Posted on 09/01/2005 3:41:16 PM PDT by FormerACLUmember

House Speaker Dennis Hastert dropped a bombshell on flood-ravaged New Orleans on Thursday by suggesting that it isn’t sensible to rebuild the city. "It doesn't make sense to me," Hastert told the Daily Herald in suburban Chicago in editions published today. "And it's a question that certainly we should ask." Hastert's comments came as Congress cut short its summer recess and raced back to Washington to take up an emergency aid package expected to be $10 billion or more.

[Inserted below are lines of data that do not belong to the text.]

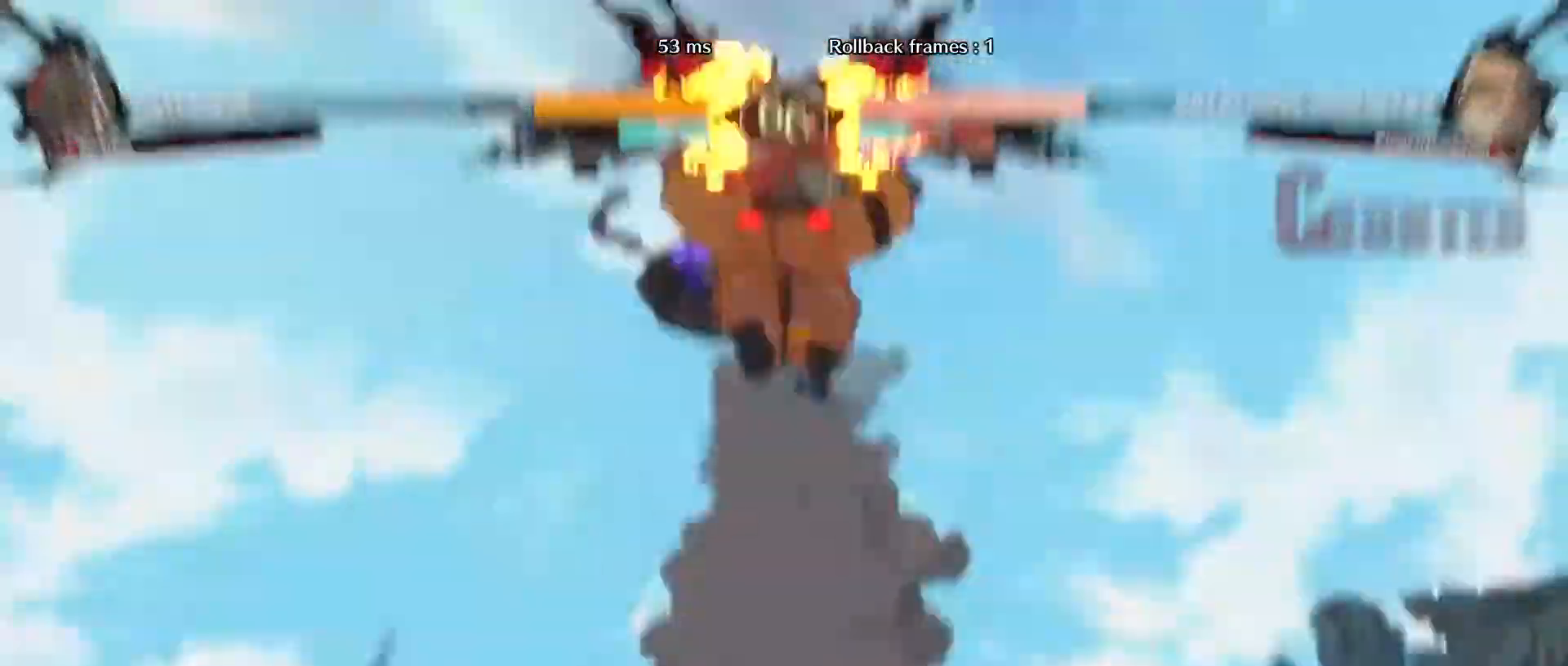
{"buttons": [], "left_stick": "center", "events": []}
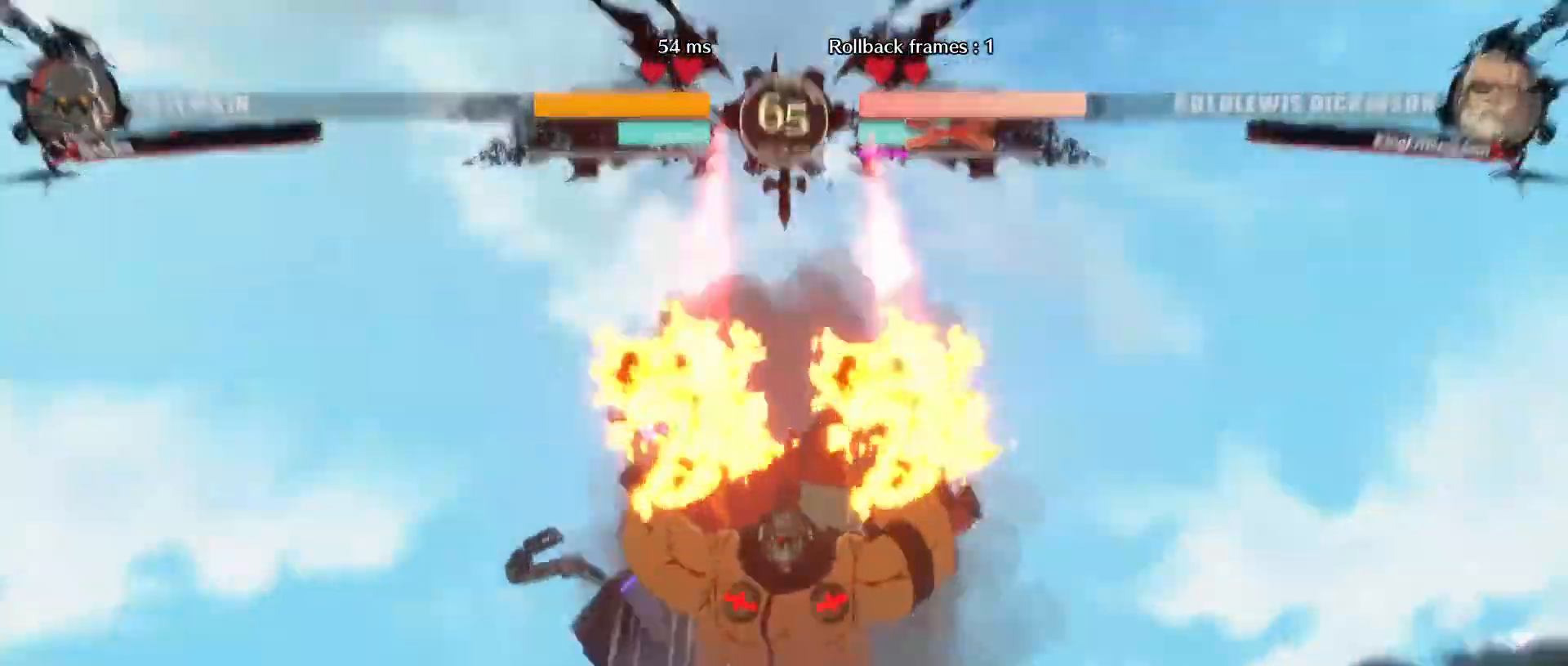
{"buttons": [], "left_stick": "center", "events": []}
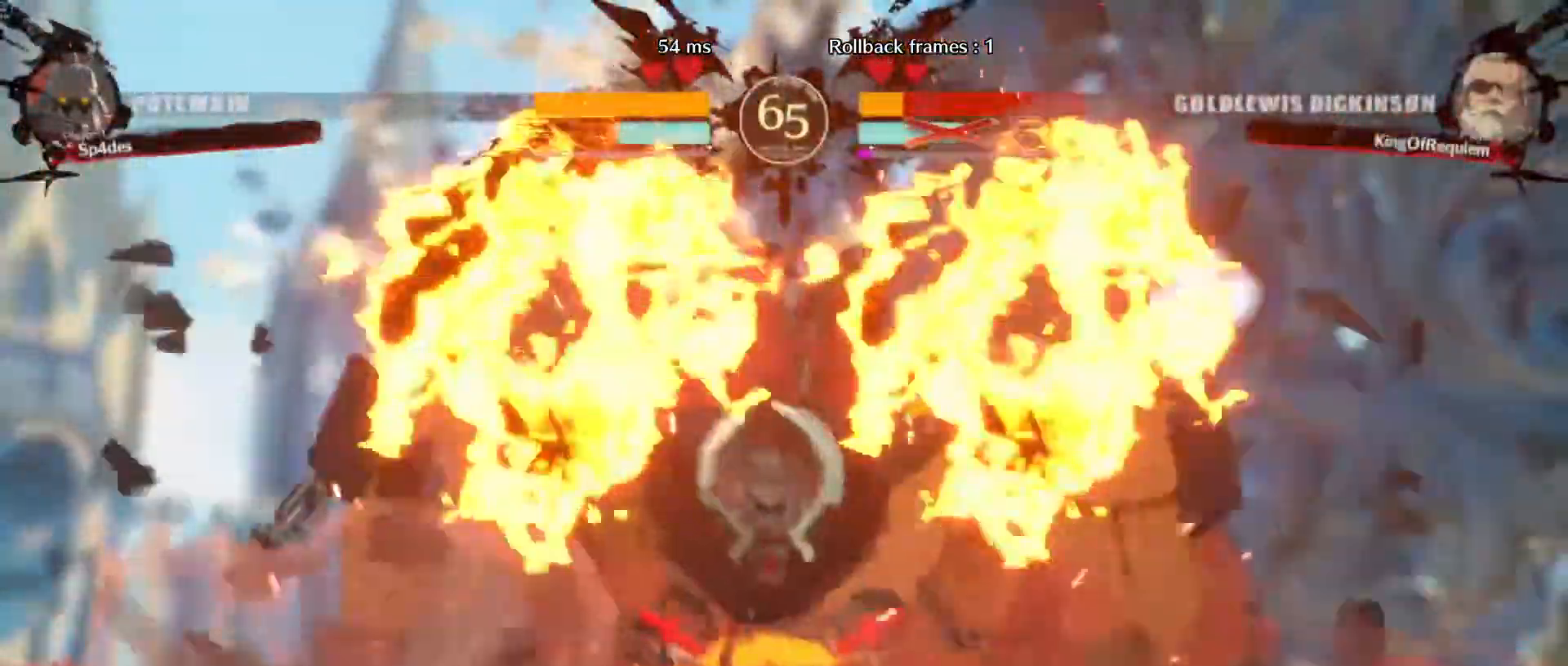
{"buttons": [], "left_stick": "center", "events": []}
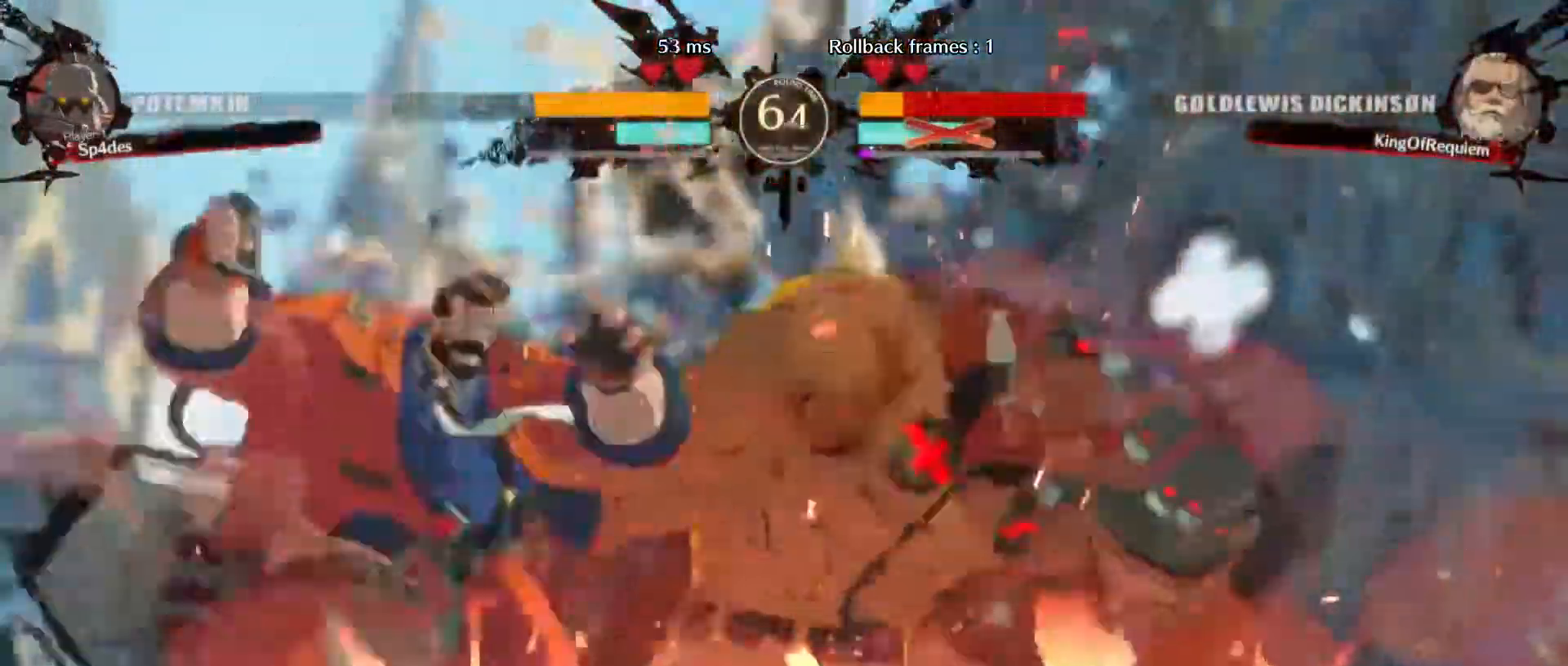
{"buttons": [], "left_stick": "center", "events": []}
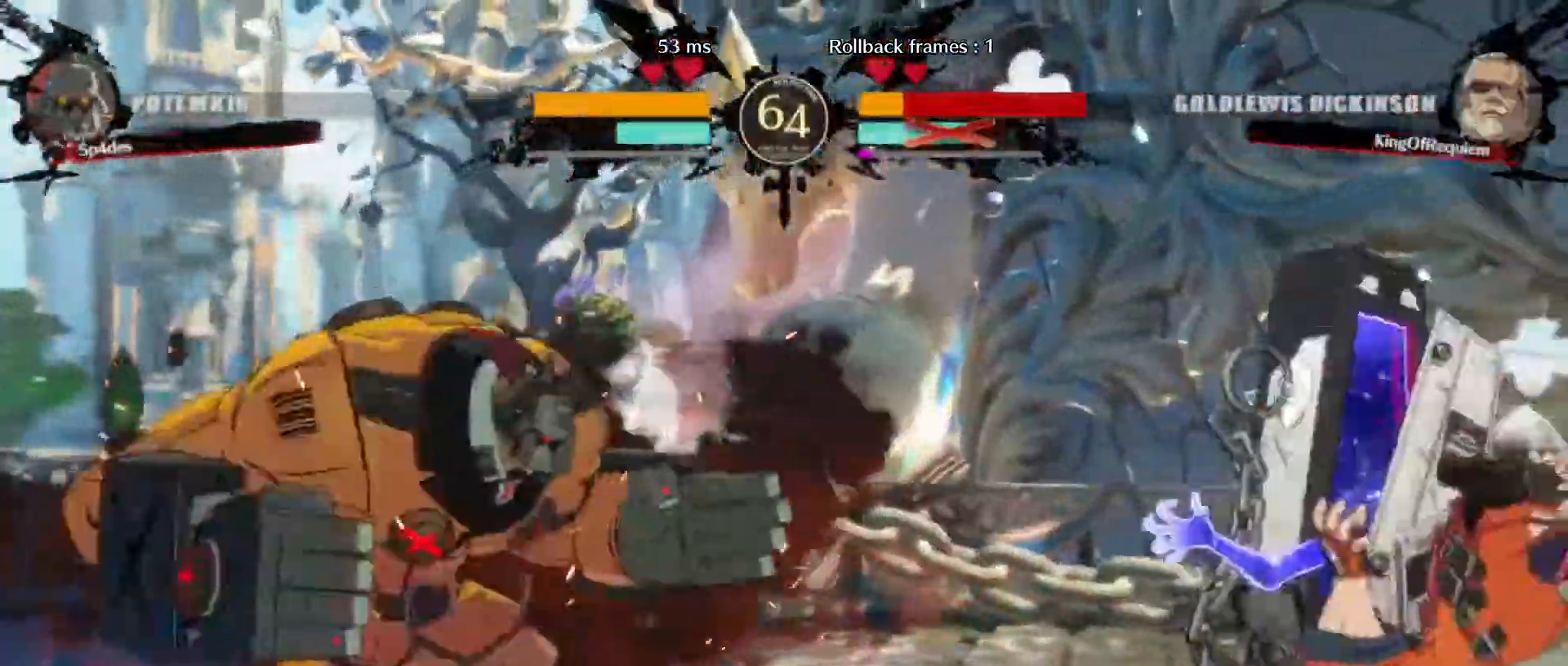
{"buttons": [], "left_stick": "down-right", "events": [[283, "left_stick", "down-right"]]}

Hastert said that he supports an emergency bailout, but raised questions about a long-term rebuilding effort. As the most powerful voice in the Republican-controlled House, Hastert is in a position to block any legislation that he opposes. "We help replace, we help relieve disaster," Hastert said. "But I think federal insurance and everything that goes along with it... we ought to take a second look at that."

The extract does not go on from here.